Embora este termo tenha sido legado do indigenismo mexicano, ele foi amplamente aceito no Brasil, tanto pelo Estado quanto por antropólogos e outros profissionais que o utilizam francamente em seus estudos. Porém, em nosso país, por suas especificidades, defendo que não seja possível cunhar ou analisar o termo sem fazer menção à compreensão histórica do que tem sido o indigenismo, que, diante do exposto acima, se manifesta como continuidade de uma ação colonial, criada e financiada pelo colonizador, tendo sido o mecanismo através do qual se construiu as alianças que possibilitaram aos portugueses e depois aos brasileiros assegurar a ocupação e em seguida a expansão do território nacional, para que foi imprescindível. As formas como esta ação se deu na história, são, contudo, bastante delicadas e questionáveis, se analisarmos o grande prejuízo demográfico e cultural que trouxe a estes povos.

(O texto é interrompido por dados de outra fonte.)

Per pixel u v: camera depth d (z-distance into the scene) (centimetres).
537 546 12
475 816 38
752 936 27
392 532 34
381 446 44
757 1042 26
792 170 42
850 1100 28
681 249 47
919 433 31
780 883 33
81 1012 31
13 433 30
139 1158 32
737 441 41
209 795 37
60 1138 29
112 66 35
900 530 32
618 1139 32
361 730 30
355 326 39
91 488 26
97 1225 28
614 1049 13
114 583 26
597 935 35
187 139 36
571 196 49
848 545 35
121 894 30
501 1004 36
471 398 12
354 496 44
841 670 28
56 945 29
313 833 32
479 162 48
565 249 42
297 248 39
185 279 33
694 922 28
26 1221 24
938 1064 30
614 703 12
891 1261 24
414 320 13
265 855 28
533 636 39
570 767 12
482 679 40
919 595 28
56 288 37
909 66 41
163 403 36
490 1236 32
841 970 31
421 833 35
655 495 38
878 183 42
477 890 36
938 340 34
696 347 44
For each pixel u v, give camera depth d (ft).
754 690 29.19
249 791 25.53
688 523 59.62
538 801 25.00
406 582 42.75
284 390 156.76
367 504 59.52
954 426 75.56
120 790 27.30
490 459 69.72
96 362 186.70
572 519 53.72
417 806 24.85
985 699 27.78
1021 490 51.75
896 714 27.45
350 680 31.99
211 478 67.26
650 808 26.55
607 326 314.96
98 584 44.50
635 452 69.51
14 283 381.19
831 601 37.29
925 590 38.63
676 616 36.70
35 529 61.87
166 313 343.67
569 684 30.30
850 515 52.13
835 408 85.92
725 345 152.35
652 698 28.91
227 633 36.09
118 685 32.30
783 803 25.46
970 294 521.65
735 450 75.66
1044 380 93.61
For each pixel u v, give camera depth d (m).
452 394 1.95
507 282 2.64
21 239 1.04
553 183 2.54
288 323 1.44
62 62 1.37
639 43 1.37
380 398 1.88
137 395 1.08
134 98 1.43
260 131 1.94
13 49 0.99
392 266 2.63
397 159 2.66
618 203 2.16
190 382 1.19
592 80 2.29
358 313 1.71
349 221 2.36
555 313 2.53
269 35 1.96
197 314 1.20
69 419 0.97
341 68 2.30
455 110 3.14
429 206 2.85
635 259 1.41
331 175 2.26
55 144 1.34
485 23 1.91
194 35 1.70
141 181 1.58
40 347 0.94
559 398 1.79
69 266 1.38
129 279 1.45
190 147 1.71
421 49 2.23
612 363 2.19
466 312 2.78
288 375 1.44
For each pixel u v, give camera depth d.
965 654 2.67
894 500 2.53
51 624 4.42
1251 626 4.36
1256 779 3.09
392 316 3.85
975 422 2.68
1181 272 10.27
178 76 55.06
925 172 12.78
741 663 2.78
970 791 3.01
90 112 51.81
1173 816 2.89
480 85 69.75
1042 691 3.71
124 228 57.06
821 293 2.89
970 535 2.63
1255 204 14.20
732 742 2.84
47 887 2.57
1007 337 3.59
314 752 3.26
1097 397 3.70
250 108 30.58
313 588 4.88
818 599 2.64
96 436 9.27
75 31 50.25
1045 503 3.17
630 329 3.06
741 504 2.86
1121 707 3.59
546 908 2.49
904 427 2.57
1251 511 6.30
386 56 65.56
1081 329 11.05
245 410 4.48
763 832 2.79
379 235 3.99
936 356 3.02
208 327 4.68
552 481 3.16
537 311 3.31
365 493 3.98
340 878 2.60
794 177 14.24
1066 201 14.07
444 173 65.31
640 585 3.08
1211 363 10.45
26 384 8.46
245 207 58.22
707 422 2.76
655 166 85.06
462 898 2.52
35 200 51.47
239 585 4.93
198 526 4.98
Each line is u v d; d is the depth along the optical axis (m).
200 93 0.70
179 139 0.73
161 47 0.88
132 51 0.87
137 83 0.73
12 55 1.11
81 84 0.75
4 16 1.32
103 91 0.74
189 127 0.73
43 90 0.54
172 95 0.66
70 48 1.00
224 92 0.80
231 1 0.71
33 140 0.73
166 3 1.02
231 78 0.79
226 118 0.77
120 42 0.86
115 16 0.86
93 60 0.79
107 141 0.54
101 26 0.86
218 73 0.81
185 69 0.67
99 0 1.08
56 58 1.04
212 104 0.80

Num primeiro momento, o indigenismo se fez pela guerra de extermínio[11]; num segundo, pela escravização dos índios para que participassem das bandeiras paulistas, enquanto elementos de inteligência militar, considerada sua condição estratégica de conhecedora do território, extremamente útil aos bandeirantes; num terceiro, no limiar da república e do século XX, a política indigenista foi no sentido do “amansamento” e “integração” dos índios à comunhão nacional e à economia de mercado, na condição de trabalhadores. Tendo por expoente máximo o Marechal Cândido Rondon, a apropriação dos índios na frente de atração de outros índios persistiu até os anos 1970 e ainda hoje[12].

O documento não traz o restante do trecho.